EXERCISE INSTRUCTIONS
Work out how many lines in the records include the word "LIST", then answer with nothing but that number.

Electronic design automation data
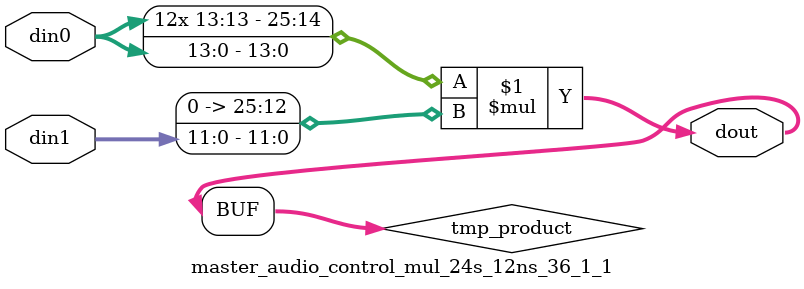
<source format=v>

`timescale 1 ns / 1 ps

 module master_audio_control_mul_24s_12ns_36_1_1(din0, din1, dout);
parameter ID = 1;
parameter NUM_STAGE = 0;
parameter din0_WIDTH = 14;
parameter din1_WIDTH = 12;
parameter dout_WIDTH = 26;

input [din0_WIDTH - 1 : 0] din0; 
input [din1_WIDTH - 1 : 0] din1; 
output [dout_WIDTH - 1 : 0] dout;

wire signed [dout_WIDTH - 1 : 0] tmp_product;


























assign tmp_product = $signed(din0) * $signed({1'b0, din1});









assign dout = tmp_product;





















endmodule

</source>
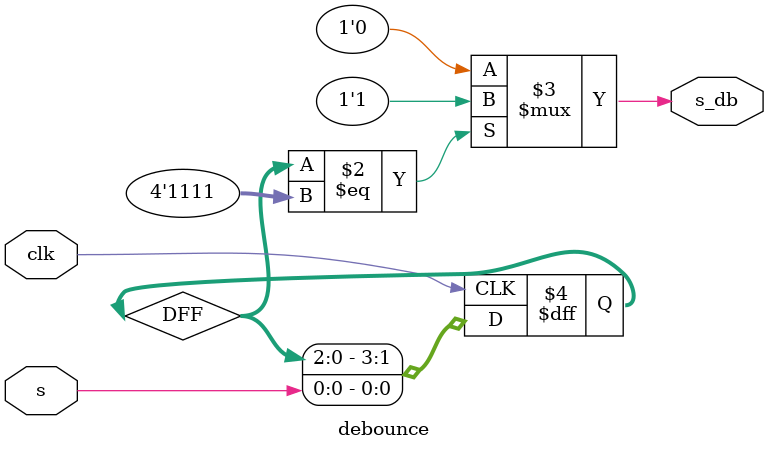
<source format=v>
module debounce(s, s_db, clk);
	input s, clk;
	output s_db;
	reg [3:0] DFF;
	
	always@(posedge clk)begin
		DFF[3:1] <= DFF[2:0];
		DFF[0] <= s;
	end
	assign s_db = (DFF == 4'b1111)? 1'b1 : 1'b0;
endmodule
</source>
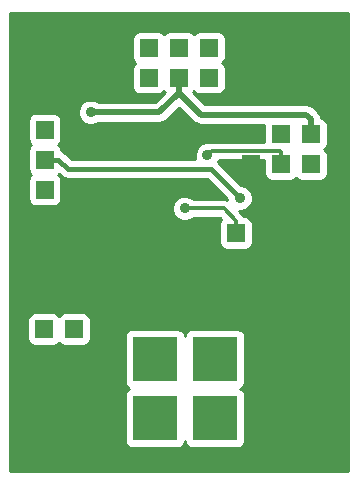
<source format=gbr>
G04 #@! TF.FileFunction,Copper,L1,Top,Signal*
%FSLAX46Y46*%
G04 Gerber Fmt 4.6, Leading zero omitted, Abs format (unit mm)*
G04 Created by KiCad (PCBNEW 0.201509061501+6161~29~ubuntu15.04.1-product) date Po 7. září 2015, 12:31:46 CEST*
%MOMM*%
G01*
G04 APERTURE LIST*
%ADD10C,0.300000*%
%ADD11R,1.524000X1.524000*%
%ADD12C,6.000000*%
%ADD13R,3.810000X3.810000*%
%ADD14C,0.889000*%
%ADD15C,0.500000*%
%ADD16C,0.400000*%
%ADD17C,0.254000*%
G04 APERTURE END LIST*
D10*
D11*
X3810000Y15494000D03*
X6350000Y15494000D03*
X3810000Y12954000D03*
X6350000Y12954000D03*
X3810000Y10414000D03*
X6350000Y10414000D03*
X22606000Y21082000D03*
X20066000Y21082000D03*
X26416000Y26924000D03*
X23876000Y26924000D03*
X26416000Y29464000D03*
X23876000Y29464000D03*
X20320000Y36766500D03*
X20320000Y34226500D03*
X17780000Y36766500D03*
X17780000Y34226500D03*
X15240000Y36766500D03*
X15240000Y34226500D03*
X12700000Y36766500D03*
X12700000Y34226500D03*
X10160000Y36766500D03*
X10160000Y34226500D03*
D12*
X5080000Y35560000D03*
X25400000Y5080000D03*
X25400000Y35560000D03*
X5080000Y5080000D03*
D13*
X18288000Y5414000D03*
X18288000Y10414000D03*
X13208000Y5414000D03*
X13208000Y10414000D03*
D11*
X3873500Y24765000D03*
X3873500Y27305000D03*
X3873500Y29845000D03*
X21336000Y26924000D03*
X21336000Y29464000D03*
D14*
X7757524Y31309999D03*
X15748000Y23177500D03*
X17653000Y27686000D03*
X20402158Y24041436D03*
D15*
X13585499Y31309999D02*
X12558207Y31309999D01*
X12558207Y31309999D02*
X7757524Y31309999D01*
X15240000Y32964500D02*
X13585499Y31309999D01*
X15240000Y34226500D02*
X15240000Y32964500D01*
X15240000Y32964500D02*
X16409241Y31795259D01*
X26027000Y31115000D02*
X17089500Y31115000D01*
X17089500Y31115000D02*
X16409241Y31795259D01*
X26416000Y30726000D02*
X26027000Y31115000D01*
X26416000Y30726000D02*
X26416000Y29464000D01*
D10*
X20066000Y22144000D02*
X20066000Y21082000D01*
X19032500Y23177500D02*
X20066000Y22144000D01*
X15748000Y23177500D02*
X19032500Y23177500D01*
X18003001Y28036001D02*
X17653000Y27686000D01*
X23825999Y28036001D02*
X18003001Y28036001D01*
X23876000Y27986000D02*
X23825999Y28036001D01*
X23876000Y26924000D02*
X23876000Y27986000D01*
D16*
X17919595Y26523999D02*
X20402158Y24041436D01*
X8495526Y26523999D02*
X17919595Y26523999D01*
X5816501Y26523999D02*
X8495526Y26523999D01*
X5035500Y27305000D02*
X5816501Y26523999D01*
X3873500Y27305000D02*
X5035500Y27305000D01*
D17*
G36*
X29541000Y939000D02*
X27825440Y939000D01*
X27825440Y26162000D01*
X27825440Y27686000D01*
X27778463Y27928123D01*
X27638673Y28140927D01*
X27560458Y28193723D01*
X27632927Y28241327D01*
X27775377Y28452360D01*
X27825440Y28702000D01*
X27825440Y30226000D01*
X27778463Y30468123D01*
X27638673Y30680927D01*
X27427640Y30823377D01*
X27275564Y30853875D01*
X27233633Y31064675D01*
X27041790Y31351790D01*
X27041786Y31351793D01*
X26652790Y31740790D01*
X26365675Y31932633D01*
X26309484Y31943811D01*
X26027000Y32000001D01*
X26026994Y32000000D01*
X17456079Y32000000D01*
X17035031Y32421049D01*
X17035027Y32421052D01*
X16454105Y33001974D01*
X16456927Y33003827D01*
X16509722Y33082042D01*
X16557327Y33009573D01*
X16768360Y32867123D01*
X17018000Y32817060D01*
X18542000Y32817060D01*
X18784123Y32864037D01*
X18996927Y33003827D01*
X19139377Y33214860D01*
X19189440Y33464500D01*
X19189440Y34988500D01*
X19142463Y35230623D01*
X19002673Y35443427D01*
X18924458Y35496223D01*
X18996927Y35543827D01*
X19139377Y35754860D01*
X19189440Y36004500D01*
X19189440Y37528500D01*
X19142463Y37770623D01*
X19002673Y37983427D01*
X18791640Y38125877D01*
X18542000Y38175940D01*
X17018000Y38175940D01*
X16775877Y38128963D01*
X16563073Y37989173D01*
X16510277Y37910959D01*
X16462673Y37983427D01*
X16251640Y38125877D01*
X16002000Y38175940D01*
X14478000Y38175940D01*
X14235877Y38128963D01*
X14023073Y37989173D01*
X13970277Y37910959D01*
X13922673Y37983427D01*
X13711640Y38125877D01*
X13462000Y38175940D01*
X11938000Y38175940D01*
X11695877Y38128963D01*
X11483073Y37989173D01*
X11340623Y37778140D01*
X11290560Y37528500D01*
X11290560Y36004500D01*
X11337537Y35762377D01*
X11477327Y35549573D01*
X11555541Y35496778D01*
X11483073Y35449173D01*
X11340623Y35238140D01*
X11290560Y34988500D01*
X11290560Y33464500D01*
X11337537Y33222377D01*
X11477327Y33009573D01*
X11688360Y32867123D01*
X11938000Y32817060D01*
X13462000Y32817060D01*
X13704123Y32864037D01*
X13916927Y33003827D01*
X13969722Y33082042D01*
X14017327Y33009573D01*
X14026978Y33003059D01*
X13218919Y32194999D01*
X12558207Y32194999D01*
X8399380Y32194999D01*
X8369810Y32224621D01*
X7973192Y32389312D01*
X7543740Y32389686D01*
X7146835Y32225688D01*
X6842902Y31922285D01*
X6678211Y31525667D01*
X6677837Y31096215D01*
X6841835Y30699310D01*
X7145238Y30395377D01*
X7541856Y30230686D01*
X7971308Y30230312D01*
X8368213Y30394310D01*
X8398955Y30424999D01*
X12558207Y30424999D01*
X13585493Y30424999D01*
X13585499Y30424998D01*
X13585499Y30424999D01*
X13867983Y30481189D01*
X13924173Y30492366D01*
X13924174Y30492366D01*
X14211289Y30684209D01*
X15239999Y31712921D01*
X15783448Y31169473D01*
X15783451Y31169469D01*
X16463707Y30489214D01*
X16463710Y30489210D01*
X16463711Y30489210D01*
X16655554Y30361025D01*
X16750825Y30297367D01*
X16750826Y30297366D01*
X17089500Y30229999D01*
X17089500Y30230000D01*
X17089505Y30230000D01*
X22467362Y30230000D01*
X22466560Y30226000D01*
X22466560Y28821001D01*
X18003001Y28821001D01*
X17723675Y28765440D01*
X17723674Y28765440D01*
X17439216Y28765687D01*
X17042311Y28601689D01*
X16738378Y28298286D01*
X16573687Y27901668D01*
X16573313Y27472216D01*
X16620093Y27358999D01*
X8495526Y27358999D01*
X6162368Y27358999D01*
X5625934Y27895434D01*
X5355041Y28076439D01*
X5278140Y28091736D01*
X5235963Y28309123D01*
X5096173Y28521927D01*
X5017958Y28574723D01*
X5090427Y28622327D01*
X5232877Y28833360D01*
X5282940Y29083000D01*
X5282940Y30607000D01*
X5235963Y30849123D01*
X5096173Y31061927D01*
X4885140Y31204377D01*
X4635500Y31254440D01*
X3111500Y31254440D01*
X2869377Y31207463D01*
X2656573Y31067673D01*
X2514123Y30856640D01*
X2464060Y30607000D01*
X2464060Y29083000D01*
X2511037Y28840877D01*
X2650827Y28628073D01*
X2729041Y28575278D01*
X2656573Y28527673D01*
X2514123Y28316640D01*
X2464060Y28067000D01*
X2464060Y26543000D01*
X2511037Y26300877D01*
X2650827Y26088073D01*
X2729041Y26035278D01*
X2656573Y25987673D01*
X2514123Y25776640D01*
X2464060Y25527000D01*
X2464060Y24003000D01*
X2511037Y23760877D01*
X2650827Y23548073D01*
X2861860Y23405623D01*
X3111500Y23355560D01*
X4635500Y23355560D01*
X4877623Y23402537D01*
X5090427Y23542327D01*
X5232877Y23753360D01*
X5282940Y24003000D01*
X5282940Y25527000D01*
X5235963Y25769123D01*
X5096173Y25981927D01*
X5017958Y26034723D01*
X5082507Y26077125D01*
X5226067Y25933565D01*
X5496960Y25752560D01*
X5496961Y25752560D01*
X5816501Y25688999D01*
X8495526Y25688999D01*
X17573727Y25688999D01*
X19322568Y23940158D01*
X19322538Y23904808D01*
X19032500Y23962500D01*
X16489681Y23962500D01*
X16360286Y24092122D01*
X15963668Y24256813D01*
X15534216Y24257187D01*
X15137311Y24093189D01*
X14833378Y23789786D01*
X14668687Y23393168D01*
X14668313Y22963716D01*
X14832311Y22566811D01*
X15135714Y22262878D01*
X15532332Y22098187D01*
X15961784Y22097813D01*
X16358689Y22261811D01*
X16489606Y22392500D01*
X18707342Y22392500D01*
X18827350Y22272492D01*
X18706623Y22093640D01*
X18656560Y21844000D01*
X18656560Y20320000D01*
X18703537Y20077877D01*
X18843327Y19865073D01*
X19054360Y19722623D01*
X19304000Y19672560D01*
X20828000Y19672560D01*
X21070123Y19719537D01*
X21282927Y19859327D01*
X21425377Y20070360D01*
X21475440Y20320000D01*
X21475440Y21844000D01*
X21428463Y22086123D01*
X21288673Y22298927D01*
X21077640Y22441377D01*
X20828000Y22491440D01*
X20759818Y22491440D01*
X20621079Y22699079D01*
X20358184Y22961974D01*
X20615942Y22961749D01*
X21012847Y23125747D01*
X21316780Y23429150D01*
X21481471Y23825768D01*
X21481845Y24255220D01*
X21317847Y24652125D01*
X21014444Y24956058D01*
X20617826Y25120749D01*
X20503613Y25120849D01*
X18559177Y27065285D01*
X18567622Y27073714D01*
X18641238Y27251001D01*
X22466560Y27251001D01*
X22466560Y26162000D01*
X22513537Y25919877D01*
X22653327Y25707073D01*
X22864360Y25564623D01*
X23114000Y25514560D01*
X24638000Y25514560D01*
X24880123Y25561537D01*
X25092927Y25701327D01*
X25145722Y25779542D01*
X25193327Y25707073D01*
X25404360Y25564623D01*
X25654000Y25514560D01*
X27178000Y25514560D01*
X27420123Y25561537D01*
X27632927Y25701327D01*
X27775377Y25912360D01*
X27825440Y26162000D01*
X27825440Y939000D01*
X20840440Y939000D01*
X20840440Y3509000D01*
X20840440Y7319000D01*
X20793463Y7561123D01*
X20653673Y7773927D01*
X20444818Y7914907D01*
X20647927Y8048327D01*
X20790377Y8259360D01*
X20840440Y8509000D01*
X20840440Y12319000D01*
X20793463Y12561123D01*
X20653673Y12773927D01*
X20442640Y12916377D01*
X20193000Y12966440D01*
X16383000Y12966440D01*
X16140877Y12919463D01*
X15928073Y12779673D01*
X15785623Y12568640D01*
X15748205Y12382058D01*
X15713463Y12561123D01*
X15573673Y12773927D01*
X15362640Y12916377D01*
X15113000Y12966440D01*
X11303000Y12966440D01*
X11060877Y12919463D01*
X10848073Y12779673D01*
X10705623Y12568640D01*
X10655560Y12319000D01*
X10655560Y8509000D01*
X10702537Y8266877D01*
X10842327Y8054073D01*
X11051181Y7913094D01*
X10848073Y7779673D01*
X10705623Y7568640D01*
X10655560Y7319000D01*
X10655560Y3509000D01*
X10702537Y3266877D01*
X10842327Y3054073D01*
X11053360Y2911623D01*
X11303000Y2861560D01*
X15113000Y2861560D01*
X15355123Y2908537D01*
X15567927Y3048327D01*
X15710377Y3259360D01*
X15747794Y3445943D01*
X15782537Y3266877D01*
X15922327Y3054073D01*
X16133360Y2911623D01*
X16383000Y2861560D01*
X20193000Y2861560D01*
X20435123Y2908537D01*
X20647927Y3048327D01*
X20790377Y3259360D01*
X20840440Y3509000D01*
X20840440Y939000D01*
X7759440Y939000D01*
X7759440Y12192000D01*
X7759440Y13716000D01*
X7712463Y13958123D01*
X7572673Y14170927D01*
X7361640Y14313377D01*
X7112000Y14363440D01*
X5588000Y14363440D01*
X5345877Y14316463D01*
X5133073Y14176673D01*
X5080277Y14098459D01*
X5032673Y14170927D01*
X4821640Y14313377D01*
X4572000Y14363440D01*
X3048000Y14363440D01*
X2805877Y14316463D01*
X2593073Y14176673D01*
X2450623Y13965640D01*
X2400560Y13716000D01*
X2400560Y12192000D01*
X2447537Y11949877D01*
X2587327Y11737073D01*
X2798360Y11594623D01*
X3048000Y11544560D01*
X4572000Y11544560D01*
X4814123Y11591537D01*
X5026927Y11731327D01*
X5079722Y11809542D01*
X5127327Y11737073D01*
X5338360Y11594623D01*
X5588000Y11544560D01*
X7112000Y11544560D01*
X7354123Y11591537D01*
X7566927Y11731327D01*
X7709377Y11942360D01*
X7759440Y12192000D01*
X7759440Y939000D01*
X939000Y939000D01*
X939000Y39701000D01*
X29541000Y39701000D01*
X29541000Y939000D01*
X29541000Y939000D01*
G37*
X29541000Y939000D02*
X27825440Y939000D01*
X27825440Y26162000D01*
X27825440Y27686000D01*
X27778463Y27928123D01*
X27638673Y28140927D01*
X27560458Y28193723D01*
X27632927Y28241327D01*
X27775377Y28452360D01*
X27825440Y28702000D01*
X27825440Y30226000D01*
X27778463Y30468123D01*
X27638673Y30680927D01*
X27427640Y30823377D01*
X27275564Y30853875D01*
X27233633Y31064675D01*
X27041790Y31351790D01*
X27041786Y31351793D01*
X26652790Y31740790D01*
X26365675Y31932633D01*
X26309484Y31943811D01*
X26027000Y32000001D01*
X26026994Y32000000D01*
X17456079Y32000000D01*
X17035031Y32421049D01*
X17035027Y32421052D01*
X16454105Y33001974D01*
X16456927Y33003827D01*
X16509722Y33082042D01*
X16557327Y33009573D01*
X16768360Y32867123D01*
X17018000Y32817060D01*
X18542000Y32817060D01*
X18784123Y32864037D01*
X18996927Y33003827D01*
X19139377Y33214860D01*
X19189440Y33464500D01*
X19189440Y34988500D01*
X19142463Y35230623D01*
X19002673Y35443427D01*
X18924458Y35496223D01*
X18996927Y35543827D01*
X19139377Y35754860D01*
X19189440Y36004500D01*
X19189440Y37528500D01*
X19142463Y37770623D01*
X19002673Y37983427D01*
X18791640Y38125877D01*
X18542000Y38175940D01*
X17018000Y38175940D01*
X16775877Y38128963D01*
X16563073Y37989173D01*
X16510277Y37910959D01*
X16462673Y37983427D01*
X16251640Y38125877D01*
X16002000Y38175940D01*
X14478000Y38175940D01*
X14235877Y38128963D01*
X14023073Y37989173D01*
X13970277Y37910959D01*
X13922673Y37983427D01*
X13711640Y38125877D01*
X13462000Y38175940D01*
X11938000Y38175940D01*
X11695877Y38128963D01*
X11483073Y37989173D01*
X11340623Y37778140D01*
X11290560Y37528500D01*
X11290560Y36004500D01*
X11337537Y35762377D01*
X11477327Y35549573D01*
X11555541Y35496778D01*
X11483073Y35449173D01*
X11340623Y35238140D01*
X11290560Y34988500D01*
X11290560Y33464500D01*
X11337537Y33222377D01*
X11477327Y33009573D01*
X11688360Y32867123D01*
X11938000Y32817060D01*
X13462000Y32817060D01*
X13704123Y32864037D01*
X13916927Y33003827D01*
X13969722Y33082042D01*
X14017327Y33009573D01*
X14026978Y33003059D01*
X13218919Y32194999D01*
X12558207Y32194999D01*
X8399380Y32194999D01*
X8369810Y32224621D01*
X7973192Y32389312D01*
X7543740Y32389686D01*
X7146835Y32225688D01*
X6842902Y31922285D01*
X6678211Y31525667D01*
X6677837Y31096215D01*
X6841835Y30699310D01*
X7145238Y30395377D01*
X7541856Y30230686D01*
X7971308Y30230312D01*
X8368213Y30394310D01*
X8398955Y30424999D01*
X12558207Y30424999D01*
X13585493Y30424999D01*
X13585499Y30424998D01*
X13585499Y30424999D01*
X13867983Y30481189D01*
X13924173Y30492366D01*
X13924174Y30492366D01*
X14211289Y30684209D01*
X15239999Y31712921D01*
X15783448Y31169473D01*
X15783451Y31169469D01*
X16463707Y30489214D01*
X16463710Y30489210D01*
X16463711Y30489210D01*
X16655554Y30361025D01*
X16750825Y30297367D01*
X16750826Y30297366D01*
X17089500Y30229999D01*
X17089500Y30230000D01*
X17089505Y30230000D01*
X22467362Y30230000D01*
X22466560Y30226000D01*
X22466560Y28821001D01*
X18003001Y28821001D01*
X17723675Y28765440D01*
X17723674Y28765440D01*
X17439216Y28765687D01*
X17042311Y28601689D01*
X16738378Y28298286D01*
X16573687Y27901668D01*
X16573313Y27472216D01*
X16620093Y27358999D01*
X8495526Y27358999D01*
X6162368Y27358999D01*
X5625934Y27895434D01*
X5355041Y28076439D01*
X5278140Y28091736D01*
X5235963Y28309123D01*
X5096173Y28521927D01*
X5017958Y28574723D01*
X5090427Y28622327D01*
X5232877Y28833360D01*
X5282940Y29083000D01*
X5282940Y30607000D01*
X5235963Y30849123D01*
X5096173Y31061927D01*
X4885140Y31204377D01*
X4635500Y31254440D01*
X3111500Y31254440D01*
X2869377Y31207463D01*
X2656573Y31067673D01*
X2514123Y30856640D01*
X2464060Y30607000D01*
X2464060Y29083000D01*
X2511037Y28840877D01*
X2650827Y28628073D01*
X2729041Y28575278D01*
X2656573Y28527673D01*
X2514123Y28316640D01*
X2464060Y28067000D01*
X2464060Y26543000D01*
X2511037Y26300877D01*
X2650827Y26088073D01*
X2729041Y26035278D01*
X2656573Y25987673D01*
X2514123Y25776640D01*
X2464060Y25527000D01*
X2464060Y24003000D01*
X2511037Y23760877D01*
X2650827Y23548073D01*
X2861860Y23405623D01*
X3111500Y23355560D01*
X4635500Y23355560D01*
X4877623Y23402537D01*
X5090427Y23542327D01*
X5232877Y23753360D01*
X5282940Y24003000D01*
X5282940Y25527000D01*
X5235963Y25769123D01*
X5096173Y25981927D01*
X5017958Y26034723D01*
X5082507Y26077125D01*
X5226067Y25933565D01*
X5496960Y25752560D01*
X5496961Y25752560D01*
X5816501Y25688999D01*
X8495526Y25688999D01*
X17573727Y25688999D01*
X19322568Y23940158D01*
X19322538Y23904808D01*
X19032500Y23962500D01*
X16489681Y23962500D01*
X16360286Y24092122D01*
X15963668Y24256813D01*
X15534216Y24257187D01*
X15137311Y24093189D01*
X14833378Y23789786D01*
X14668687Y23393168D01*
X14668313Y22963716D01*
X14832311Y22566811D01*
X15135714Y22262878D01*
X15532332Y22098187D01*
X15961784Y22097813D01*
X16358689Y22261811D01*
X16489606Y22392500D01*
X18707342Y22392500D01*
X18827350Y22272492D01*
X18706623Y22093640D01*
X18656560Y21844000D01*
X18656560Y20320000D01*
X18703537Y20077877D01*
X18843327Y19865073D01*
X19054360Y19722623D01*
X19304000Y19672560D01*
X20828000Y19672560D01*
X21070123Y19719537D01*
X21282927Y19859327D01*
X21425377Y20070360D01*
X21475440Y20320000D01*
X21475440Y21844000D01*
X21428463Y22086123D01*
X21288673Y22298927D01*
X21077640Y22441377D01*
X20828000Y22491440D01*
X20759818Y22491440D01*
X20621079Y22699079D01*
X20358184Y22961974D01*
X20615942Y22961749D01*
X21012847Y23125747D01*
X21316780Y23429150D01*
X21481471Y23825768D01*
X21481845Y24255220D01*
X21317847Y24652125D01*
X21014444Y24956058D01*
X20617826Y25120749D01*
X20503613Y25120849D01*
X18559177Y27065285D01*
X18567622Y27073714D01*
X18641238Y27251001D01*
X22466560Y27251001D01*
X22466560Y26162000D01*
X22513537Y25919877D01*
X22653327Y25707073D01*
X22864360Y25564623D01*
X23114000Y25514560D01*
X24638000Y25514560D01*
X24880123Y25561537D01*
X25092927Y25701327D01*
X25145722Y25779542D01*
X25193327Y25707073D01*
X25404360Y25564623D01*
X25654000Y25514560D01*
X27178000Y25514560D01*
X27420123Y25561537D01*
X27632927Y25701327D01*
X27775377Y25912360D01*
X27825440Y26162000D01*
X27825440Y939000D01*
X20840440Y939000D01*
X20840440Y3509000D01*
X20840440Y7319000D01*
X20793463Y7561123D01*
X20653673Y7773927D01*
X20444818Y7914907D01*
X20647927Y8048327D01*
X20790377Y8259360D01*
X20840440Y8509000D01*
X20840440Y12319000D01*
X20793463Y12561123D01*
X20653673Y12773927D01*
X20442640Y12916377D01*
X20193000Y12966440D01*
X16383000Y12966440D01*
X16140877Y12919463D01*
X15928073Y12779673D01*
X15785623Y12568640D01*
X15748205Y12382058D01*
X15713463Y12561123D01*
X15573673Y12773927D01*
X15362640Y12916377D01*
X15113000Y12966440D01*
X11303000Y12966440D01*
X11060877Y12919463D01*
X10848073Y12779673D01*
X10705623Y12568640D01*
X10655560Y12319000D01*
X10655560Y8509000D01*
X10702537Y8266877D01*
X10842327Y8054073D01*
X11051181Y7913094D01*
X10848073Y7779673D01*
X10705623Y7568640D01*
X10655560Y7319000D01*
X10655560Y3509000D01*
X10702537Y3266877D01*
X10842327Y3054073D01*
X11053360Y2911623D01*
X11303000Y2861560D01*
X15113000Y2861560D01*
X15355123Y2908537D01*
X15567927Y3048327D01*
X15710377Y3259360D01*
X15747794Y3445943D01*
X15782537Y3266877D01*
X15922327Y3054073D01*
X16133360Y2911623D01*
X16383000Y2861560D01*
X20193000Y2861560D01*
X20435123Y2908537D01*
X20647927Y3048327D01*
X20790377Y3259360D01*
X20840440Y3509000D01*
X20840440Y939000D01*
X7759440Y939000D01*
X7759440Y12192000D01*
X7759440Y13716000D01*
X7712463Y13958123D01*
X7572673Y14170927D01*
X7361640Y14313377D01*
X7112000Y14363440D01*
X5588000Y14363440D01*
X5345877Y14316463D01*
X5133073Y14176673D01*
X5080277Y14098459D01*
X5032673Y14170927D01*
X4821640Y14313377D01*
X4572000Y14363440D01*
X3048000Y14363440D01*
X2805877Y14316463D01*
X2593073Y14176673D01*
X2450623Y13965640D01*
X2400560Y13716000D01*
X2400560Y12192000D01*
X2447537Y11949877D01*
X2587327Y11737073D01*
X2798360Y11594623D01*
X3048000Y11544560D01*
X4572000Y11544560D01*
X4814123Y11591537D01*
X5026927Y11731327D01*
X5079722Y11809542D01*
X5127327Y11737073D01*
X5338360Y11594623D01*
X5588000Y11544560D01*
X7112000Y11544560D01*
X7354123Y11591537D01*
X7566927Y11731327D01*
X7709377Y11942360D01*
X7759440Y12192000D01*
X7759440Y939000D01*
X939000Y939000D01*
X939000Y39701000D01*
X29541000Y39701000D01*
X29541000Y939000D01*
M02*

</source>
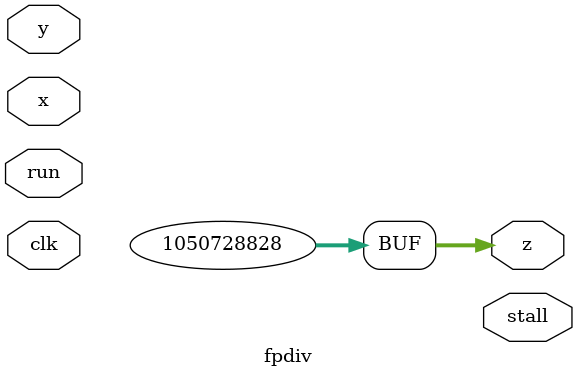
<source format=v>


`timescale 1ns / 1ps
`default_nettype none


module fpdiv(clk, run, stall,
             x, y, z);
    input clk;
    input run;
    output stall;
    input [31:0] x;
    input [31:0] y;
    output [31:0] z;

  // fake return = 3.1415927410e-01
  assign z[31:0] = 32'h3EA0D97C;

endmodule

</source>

OUTPUT OF THE TASK
2